The identified ARF6–JIP–motor protein axis is clearly of major importance for breast cancer invasiveness. However, cancer cells of different origins may use other strategies for MT1-MMP trafficking, exocytosis, or recycling. Considering that the recycling circuitries for MT1-MMP in breast cancer cells and other cell types such as primary macrophages are remarkably different (Wiesner et al., 2013; Frittoli et al., 2014), this should be worthy of further investigation. Similarly, all cancer cells may not regulate MT1-MMP activity in the same manner. Indeed, delivery of MT1-MMP does not necessarily imply activation of the protease. MT1-MMP–dependent proteolysis is regulated on multiple levels, such as by removal of a prodomain that masks the catalytic center, oligomerization, interaction with inhibitors, or shedding of the active part of the molecule at the cell surface (Itoh, 2015). Melanoma cells regulate proteolytic activation of MT1-MMP by controlling its association with furin in a post-Golgi compartment (Mazzone et al., 2004), indicating that the inhibitory prodomain can be removed before MT1-MMP insertion into the membrane. Still, it is unclear whether all cancer cells follow a similar strategy.

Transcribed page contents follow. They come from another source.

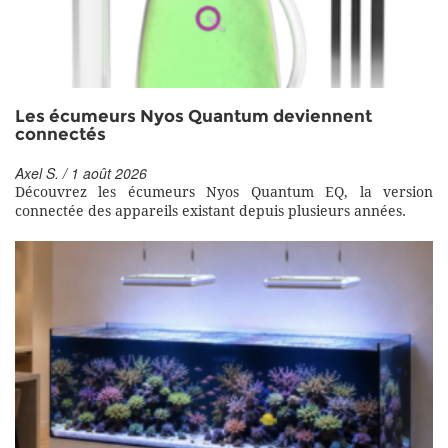
Les écumeurs Nyos Quantum deviennent
connectés
Axel S. / 1 août 2026
Découvrez les écumeurs Nyos Quantum EQ, la version
connectée des appareils existant depuis plusieurs années.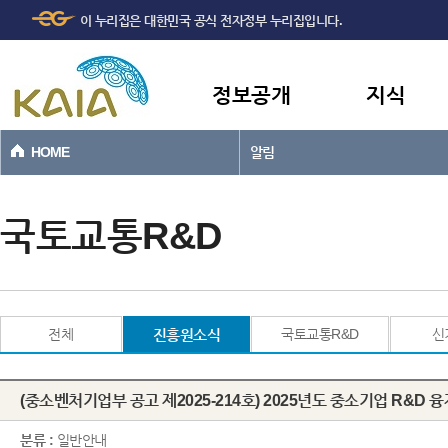
주메뉴
본문바로가기
이 누리집은 대한민국 공식 전자정부 누리집입니다.
바로가기
정보공개
지식
HOME
알림
국토교통R&D
전체
진흥원소식
국토교통R&D
신
(중소벤처기업부 공고 제2025-214호) 2025년도
분류 :
일반안내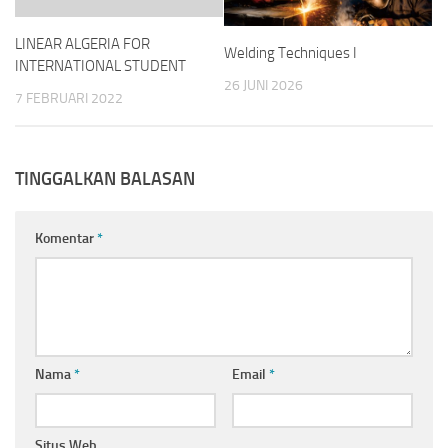
LINEAR ALGERIA FOR
Welding Techniques I
INTERNATIONAL STUDENT
26 JUNI 2026
7 FEBRUARI 2022
TINGGALKAN BALASAN
Komentar
*
Nama
*
Email
*
Situs Web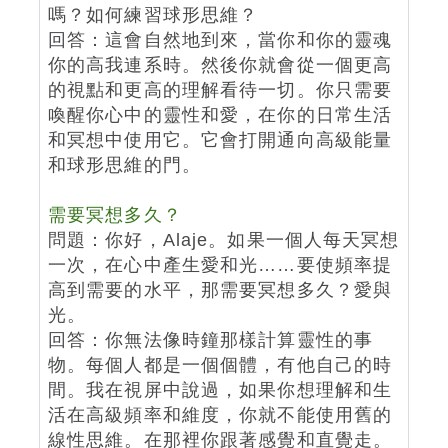
嗎？如何練習球形思維？
回答：這會自然地到來，當你和你的靈魂
你的高我連系時。然後你就會從一個更高
的視點和更高的理解看待一切。你只需要
喚醒你心中的靈性和愛，在你的日常生活
和冥想中使用它。它會打開通向高級能量
和球形思維的門。
需要冥想多久？
問題：你好，Alaje。如果一個人每天冥想
一次，在心中產生愛和光……要使頻率提
高到需要的水平，那需要冥想多久？愛與
光。
回答：你無法像時鐘那樣計算靈性的事
物。每個人都是一個個體，有他自己的時
間。我在視屏中說過，如果你想理解和生
活在高級頻率和維度，你就不能使用舊的
線性思維。在那裡你跟著感覺和直覺走。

Elucidating the molecular details of MT1-MMP trafficking and delivery in various cancer subtypes is essential, as it could point to cell type–specific markers of tumor aggressiveness and lead to the development of treatments targeting invasive cells. However, the challenge remains: How can the treatment be tailored to specifically target metastasis and spare noncancerous cells? Cells use their molecular toolbox for multiple purposes, and the mediators of MT1-MMP trafficking, docking, and exocytosis therefore also play broader roles in cellular trafficking and other processes, indicating that a therapeutic against such candidates could have side effects on normal cells. It is thus crucial to identify a molecular “fingerprint” that is sufficiently specific to aggressive tumor cells to target MT1-MMP regulation only in these cells. By showing a correlation between the levels of ARF6, MT1-MMP, kinesin-1/KIF5B, and breast cancer invasiveness and determining their exact contribution in tumor cells, the work of Marchesin et al. (2015) opens the door to defining a new set of prognostic markers for aggressive breast cancer and takes an important step toward determining the specific molecular signature of aggressive breast cancer.